On Feb. 5, the Portland Press Herald reported on the Maine Department of Corrections’ proposal to reorganize the management of county jails, a plan that involves closing several jails. The main focus of this plan appears to be reducing costs to the taxpayers. It’s not clear how the proposal will bring about cost savings or tackle the underlying problem – too many people in jail.

The Press Herald has previously reported that an astonishing 60 percent or more of inmates in county jails are there awaiting trial. Apparently, many are there because they have unpaid court fines or minor probation violations. Jailing people because they have not paid fines conjures images of the debtors’ prisons described by Charles Dickens – and is jailing someone really the best way to encourage good behavior after incarceration?

The example of New Jersey may be instructive.
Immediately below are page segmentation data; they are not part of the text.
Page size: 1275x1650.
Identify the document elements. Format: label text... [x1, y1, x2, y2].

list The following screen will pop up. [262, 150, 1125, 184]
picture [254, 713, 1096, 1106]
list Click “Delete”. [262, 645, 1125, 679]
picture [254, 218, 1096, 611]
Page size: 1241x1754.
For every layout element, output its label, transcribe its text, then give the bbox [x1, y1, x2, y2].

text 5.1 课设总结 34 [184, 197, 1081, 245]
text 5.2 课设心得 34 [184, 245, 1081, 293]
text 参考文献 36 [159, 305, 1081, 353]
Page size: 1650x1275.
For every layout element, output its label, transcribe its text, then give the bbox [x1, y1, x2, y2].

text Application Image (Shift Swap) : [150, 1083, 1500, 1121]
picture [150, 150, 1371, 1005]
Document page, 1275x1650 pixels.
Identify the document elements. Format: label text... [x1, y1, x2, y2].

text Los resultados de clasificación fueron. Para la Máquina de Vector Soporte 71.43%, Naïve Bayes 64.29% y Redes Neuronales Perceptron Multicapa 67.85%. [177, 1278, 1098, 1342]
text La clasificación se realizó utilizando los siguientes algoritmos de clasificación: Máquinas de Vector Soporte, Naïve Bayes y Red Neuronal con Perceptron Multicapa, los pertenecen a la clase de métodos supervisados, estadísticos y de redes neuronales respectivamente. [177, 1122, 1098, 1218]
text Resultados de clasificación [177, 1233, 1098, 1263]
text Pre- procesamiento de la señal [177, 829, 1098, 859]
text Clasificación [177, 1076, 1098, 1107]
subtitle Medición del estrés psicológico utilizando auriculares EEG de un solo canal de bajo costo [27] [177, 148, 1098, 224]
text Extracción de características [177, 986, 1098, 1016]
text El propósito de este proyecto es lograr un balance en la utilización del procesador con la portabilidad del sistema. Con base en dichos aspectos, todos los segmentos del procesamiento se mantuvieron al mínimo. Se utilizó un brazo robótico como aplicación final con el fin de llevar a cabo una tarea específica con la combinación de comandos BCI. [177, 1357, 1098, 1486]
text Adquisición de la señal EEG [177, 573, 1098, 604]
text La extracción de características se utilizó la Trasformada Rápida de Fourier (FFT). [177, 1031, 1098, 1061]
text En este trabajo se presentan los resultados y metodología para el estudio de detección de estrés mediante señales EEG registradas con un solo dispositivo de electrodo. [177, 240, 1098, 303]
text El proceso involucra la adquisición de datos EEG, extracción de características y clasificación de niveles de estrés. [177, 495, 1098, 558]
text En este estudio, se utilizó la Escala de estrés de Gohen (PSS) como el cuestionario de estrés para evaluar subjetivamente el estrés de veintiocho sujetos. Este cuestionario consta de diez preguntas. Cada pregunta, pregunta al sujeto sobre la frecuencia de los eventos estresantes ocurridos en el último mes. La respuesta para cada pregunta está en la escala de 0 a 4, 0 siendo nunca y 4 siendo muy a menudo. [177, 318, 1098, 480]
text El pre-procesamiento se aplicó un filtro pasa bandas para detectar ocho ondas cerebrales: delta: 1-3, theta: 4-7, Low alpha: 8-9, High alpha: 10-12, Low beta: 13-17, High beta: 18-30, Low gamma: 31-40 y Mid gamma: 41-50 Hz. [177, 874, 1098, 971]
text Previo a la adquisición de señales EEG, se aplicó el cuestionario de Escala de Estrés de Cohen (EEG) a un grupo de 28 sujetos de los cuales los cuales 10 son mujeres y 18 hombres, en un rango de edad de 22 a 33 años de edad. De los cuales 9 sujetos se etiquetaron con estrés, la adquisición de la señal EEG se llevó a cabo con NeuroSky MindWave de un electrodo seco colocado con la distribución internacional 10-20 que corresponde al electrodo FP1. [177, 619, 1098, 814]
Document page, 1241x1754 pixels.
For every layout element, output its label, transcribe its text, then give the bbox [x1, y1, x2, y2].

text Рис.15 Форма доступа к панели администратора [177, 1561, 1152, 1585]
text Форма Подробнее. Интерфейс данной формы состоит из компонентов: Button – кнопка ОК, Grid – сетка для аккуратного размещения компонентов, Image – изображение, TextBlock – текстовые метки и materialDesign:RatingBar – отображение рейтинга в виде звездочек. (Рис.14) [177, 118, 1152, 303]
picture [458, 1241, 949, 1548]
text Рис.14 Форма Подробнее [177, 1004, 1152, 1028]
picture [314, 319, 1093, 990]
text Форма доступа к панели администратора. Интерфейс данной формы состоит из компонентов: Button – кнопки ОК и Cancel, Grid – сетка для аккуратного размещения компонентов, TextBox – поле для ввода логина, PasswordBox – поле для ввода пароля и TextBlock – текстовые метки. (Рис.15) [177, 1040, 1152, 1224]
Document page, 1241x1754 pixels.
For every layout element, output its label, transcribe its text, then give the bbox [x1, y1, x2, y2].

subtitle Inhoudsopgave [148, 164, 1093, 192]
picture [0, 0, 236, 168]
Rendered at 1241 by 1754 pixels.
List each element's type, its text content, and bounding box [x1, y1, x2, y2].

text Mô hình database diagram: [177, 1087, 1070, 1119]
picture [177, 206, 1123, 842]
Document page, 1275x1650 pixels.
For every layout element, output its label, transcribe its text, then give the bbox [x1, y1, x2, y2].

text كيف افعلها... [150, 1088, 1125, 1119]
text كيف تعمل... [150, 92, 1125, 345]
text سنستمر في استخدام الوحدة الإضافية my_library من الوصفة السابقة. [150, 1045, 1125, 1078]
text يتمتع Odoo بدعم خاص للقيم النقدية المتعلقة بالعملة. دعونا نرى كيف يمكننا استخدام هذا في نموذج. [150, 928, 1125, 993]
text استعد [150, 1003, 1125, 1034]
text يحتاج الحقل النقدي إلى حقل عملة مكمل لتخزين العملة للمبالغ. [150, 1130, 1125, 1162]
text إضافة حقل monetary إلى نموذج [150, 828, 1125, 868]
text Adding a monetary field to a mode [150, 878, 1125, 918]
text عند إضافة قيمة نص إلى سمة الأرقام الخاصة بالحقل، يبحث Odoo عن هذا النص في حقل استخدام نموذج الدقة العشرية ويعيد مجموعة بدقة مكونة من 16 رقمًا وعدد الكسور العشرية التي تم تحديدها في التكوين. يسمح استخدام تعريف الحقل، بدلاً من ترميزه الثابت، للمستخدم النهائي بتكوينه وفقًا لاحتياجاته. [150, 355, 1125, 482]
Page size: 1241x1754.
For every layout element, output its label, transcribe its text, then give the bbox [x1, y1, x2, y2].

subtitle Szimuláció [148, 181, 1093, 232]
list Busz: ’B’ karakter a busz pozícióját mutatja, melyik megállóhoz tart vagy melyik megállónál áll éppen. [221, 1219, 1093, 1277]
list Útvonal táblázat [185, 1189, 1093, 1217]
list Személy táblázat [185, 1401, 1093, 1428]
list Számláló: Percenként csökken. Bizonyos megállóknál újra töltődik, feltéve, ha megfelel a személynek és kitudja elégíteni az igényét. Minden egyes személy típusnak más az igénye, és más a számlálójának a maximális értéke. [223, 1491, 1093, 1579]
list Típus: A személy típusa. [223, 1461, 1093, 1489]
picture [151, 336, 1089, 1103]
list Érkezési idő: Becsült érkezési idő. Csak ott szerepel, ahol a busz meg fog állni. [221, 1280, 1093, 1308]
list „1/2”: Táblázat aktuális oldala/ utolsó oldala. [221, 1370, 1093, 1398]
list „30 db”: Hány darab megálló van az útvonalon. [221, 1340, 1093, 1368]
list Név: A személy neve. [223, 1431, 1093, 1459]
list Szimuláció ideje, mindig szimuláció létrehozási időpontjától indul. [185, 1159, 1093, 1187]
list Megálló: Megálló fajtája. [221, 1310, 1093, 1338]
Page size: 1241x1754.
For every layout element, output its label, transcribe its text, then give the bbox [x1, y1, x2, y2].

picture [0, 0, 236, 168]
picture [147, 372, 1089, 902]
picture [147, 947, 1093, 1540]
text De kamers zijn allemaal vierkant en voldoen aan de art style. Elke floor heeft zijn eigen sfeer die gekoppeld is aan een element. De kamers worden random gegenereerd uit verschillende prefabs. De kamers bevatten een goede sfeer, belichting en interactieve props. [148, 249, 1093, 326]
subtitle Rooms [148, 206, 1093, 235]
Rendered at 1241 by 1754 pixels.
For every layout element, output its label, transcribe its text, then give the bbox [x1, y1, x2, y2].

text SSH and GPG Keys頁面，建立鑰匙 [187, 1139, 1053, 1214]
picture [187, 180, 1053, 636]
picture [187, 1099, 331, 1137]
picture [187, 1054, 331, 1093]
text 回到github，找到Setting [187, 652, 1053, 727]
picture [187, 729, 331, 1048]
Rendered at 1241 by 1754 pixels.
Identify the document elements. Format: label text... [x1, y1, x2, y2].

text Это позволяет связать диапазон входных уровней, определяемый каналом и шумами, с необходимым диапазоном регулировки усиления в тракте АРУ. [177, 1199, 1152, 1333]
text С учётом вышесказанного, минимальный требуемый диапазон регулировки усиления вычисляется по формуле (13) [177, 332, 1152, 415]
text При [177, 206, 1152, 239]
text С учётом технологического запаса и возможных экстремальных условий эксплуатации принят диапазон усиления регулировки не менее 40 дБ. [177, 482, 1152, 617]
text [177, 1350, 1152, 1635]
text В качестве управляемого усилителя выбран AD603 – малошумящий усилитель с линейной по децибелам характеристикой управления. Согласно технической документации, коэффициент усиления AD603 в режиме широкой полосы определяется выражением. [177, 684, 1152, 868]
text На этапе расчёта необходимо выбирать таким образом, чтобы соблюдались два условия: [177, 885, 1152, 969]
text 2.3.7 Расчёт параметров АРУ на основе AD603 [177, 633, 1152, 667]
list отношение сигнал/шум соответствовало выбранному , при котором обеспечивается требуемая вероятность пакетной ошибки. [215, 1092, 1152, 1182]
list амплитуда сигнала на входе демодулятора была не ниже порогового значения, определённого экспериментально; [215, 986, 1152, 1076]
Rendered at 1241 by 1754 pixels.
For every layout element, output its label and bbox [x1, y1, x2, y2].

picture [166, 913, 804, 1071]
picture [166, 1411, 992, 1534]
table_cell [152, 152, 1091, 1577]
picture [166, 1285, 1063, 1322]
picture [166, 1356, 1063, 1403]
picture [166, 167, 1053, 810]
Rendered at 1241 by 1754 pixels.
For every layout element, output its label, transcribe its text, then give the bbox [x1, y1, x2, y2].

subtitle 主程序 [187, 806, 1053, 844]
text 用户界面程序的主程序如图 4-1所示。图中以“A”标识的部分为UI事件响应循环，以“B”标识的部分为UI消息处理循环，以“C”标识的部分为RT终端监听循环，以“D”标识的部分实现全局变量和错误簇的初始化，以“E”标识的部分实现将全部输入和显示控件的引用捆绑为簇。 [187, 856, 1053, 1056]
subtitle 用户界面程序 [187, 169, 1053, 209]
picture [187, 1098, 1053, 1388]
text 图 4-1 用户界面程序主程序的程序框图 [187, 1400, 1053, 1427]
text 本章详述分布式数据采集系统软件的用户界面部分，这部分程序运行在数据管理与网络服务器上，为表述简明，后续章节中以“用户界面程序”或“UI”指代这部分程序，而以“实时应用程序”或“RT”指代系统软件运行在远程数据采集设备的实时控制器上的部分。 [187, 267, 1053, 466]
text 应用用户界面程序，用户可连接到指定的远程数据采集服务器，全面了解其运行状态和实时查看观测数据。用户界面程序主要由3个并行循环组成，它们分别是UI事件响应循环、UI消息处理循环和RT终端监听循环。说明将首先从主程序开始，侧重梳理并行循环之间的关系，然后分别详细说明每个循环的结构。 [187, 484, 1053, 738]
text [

On Jan. 1, 2017, New Jersey instituted a major reform of the bail system, eliminating cash bail and using risk assessment tools to determine who should be held in jail until trial or released on their own recognizance or with an ankle bracelet. Over the past year, state court data indicate, the jailed population has decreased by 20 percent. At the same time, New Jersey State Police statistics show that there’s been no significant change in the number of people appearing for trial or involved in serious crime.

Considering why so many people are spending time in jail, it seems they are more in need of social workers or drug counselors than judges. For minor offenses, a renewed emphasis on correction rather than punishment might go a long way to reducing the jail population and opening up a better path for those who’ve strayed.

As for saving the jobs associated with county jails, surely we can find a more constructive way to employ state and county employees than unnecessarily keeping people in jail.